I was on Petfinder.org today and ran across a pet portrait photography company that is taking professional photos of rescue dogs and using them to post on the dog's profile. 

I thought since several of our board members are such fantastic photographers, I would mention it. I think it would be a great way to use your skills to help homeless dogs get better exposure for adoption. 

You could work with the rescue or shelter of your choice and provide photographs for their Petfinder page of the available dogs. I just thought it was such a great thing to do, and the dogs were really shown to the best advantage and they were all beautiful pictures.


----------



## Jazz & Jules (Feb 25, 2007)

This is such a great idea! I certainly don't take the greatest photos but I bet I could swing it!


----------



## mylissyk (Feb 25, 2007)

Go for it! I'm sure there are rescues and shelters that would gladly accept the offer of really good pictures of the animals they have.


----------



## Jo Ellen (Feb 25, 2007)

> I certainly don't take the greatest photos


Umm...yes you do?

:wavey:


----------



## Rob's GRs (Feb 25, 2007)

This is a great idea. Sometimes the pictures I have seen of dogs on Petfinder.com and not that great, hard to see, or do not show the dogs potential. I feel this some times gets a dog over looked by not many people clicking on the dogs info in Petfinder. Dogs with good quality pictures that the photographer was able to get always get my attention to click on and glance at the reviews, as it probabaly does others.


----------



## linncurrie (Jan 25, 2008)

Great idea.
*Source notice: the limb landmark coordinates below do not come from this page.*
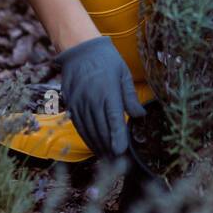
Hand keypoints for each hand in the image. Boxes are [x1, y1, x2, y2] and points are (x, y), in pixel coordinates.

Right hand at [57, 35, 144, 157]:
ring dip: (98, 146)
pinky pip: (79, 125)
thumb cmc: (107, 61)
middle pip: (101, 130)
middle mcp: (93, 100)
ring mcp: (80, 103)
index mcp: (109, 93)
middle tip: (117, 162)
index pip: (114, 121)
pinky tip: (93, 145)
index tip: (121, 152)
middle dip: (109, 148)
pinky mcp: (72, 104)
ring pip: (89, 130)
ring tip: (106, 158)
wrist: (81, 49)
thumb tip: (140, 116)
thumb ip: (130, 98)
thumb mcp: (124, 75)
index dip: (117, 138)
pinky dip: (87, 137)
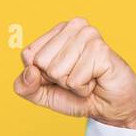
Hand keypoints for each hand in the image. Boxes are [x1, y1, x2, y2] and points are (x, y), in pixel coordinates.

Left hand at [13, 17, 135, 130]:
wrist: (110, 108)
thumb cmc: (77, 96)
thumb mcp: (43, 94)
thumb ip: (24, 87)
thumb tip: (29, 71)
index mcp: (57, 31)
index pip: (28, 55)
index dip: (39, 75)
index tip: (59, 76)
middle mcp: (74, 27)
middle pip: (40, 62)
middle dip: (55, 79)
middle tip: (76, 77)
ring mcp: (89, 36)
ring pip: (56, 70)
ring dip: (70, 84)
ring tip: (86, 78)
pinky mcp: (101, 50)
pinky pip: (74, 80)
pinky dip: (82, 88)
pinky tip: (95, 80)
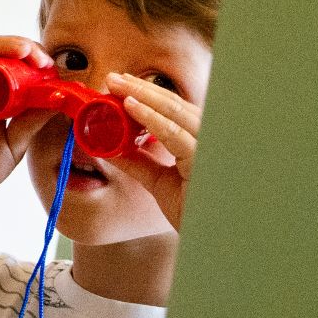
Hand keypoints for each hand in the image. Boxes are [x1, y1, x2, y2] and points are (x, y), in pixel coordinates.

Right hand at [0, 37, 54, 220]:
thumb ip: (33, 122)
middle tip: (43, 60)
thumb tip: (59, 98)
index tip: (55, 68)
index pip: (17, 65)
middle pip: (1, 52)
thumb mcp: (15, 144)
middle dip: (25, 48)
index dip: (36, 59)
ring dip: (3, 46)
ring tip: (24, 51)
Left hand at [106, 73, 199, 228]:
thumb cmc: (193, 212)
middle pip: (174, 103)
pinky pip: (175, 134)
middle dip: (140, 88)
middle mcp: (207, 138)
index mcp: (200, 140)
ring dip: (143, 96)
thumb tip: (109, 145)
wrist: (207, 239)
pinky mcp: (203, 160)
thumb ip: (138, 163)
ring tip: (117, 86)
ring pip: (175, 111)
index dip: (147, 93)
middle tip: (112, 78)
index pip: (174, 108)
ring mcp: (208, 146)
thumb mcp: (159, 182)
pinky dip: (152, 118)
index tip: (121, 84)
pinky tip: (131, 107)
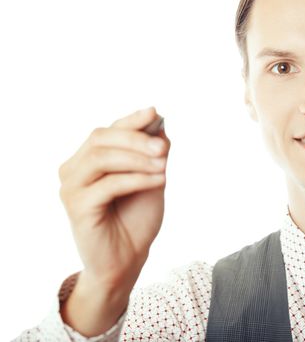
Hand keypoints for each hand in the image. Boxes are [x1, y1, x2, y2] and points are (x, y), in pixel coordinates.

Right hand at [58, 107, 169, 334]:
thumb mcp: (151, 179)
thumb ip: (152, 154)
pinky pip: (109, 185)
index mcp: (88, 160)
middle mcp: (74, 170)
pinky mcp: (77, 207)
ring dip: (137, 159)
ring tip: (164, 166)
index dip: (131, 120)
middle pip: (100, 139)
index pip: (107, 131)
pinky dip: (137, 179)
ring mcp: (71, 188)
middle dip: (135, 139)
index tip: (154, 112)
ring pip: (101, 158)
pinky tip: (161, 180)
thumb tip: (159, 124)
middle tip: (163, 147)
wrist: (128, 259)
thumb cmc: (137, 219)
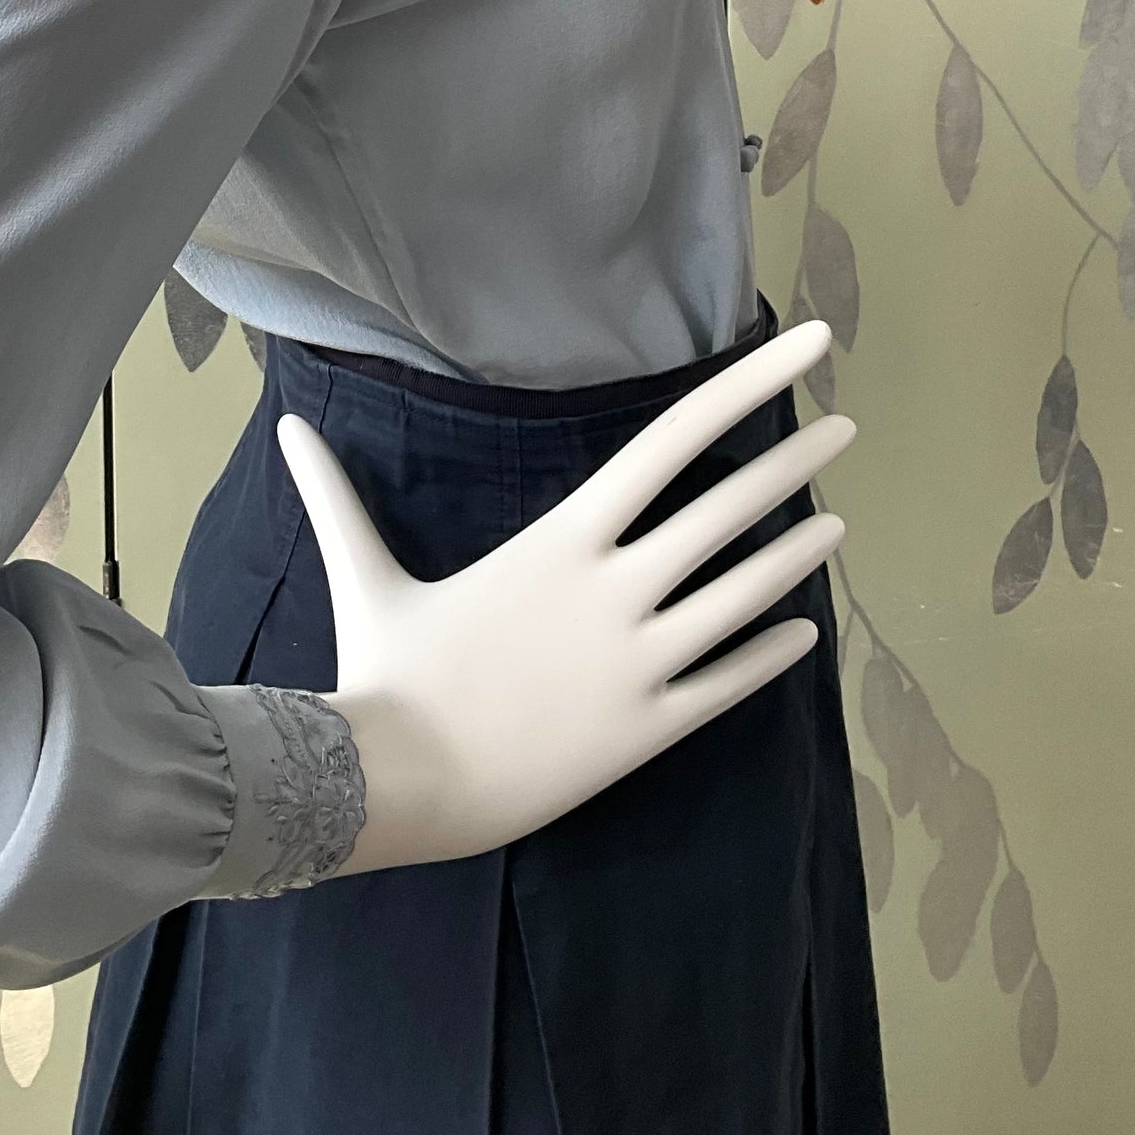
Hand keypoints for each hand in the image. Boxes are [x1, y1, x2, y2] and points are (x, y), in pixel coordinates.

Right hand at [275, 318, 850, 874]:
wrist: (401, 784)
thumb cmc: (387, 672)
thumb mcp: (366, 574)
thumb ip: (337, 498)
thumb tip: (286, 428)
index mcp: (563, 540)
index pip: (672, 442)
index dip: (745, 389)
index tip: (805, 349)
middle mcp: (616, 591)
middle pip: (726, 512)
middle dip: (793, 464)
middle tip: (847, 429)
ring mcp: (641, 663)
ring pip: (744, 595)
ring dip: (795, 556)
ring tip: (837, 523)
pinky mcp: (648, 731)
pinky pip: (730, 684)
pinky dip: (773, 653)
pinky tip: (807, 632)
I would offer up my time and skills but being in South Africa, 11 000 miles away .....


----------



## GoldenJoyx'stwo (Feb 25, 2007)

It's a wonderful thing to do, but remember it will break your heart. You are very much needed though.


----------



## Karen519 (Aug 21, 2006)

*Kimm*

Kimm: Is the rescue that uses this Pet Photography in Illinois?

What beautiful pictures!! I'm sure any picture gives them a much better chance of being adopted!!


----------



## GoldenJoyx'stwo (Feb 25, 2007)

Karen519 said:


> Kimm: Is the rescue that uses this Pet Photography in Illinois?
> 
> What beautiful pictures!! I'm sure any picture gives them a much better chance of being adopted!!


 
I don't know Karen. MelissyK posted this.


----------



## mylissyk (Feb 25, 2007)

linncurrie said:


> Great idea. I would offer up my time and skills but being in South Africa, 11 000 miles away .....


I bet you could find a shelter or rescue in South Africa that could use your skills.


----------



## mylissyk (Feb 25, 2007)

It was Portraits Pet Photography, Chicago IL.

I LOve this one: http://www.petfinder.com/petnote/displaypet.cgi?petid=10455453


----------



## Rosco's Mom (May 1, 2007)

i think bluebomberx (or something, i think i totally butchered that!!) was doing this for a rescue near his house!


----------